Reclaiming My Bedroom (TW)

I used to share a bedroom with my sister until freshman year of high school when I got into a relationship with a classmate and, to put it as briefly as possible, COCSA/NCCSA. Most of it was online and would go late into the night so I would go into the spare bedroom to let my sister sleep, and for my own privacy. Since a lot of traumatic things ended up happening in that spare room, it carried a certain weight. But I didn’t actually feel that for the rest of my high school career, after I decided to move into it. I actually had no problem with the room, even though it wasn’t my style at all. I never personalized it and didn’t feel the need to. I think the fact that being home was all I ever knew made it hard to realize what exactly the room meant for me.

Then I went to college. I think spending long periods of time away from home gave me the space and perspective to process my experiences and feelings about being home, and the emotional significance. When I would come home for break, it felt incredibly disconcerting, to the point that I would dissociate. Sometimes I would even feel a sense of regression, as if I had never gone to college and I was still a freshman in high school, which was emphasized by the fact that absolutely nothing about the house or the room had changed since. I explained this to the advisor of the SA support group on campus who was also a therapist, and she suggested I rearrange the furniture. I thought it was a brilliant idea.

And yet I hesitated to do so, and I wasn’t entirely sure what was stopping me, so I worked with my therapist to figure out why. As we explored it, I realized that, on some level, I felt that the room was evidence. It was a crime scene, and I felt like changing it would be like cleaning it up before the detectives could discover it. After all, I’d endured a lot of gaslighting, especially over the fact that I didn’t really have any evidence at all, and I had actually gotten rid of what little evidence I had because it just sickened me to keep (I yeeted it Marie Kondo style). So it felt like the room was the last bit of proof I had left. But my therapist helped me realize that the room isn’t evidence. The room isn’t the trauma. The room doesn’t prove anything, it’s just a room that has emotional significance to me. If I change it however I want and forget how it looked, that doesn’t make what happened untrue nor does it make me less believable.

I graduated so I’m no longer seeing that therapist anymore, but I’ve decided to start changing the room. I first thought about how to make it mine. The room is mint green with matching carpeting, and while my parents said that I could repaint the walls, the carpet would have to stay, and I couldn’t think of a color that would go well with mint that I would want for my room. I personally love the goth aesthetic, so I thought about how to bridge that with this pastel color. I used Sims 4 to recreate my room, and then duplicated it and decorated the copy. I started to realize that green + goth = witchy, so I decided to go that route.

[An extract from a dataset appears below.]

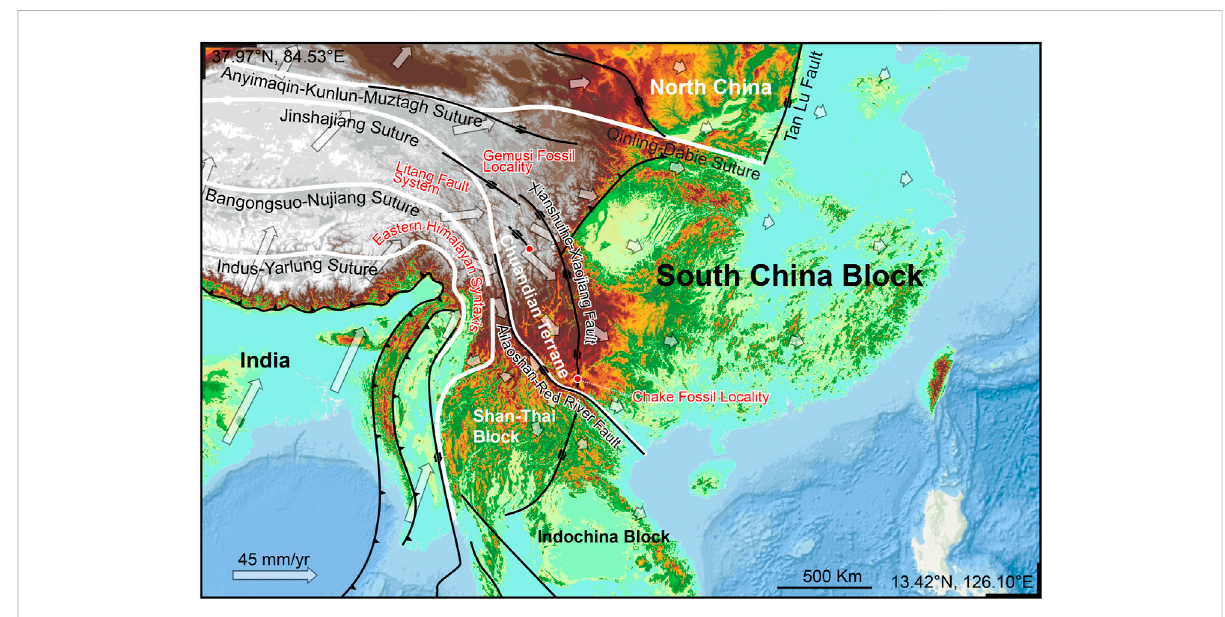
FIGURE 5 Chuandian Terrane and the major faults in the accommodation zone in the southeastern margin of Qinghai-Tibet Plateau. Hollow arrows indicating modern GPS velocity fi eld (based on Wang and Shen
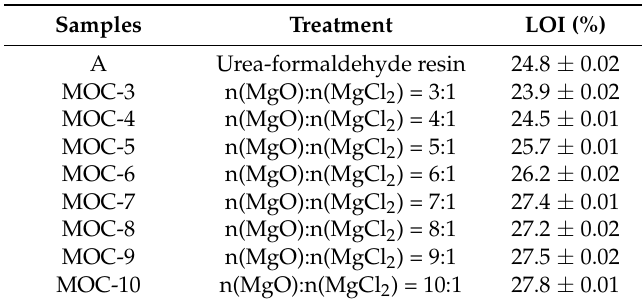
Table 6. Limited oxygen index (LOI) data of the plywood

With the help of my parents and sister, we removed the curtains, my mom’s file cabinets, the contents of the armoire, and the closet. We rotated the bed and put it in the corner. We put up tapestries, my pride flags, just today we put up some string lights with leaves. I decorated the windowsills with crystals and other trinkets, I put some memory foam on the bed, added some fresh pillows, and started using the bed sheets I was using in college. I bought a galaxy light and have been working on turning the closet into a cozy safe space. My prismatic privacy film for the windows just arrived and I have yet to put those up, and I’m also looking into getting a mushroom night light. I plan to put a leafy wreath I bought at a yard sale on the side of the armoire, and ordering more tapestries or some canopies for the ceiling.

Halfway into the process I was up late at night just listening to my Healing Era playlist and thinking about all the changes. I started crying, it was a little overwhelming how much was different, but I knew it was good. I reminded myself that there’s no rush, I can change the room as slowly as feels comfortable for me. But it also was like, “finally, I am living in the present moment, and I have come a long way.”

I am not only reclaiming my room, but I feel like I’m creating a space to heal in.

If you read all this, thank you.


It really does sound like an amazing form of healing. I suppose you could paint the walls white, then add lots of colorful decoration. Some would say that tones of purple or peach would work well. I remember painting a kitchen peach, and everyone who saw it loved it.

Another possibility would to be to get a room sized rug to put on top of the existing one. That can give you a lot more options.

I very much admire what you’re doing, transforming a negative space into a positive one. Not everyone can do that.

Have you thought about wallpaper?

I think I’ll just keep the wall color as is because i’ve already put up some wall decor, i would have to move a lot of stuff that’s up against the walls, and i like the goth aesthetic too much to paint anything in my room white lol. i do love purple though. maybe i’ll do an accent wall. a room sized rug is an interesting idea but i do have some heavy furniture in here that a rug couldn’t go under (too heavy to lift). wallpaper is a good idea and i will look into it. thank you for your input!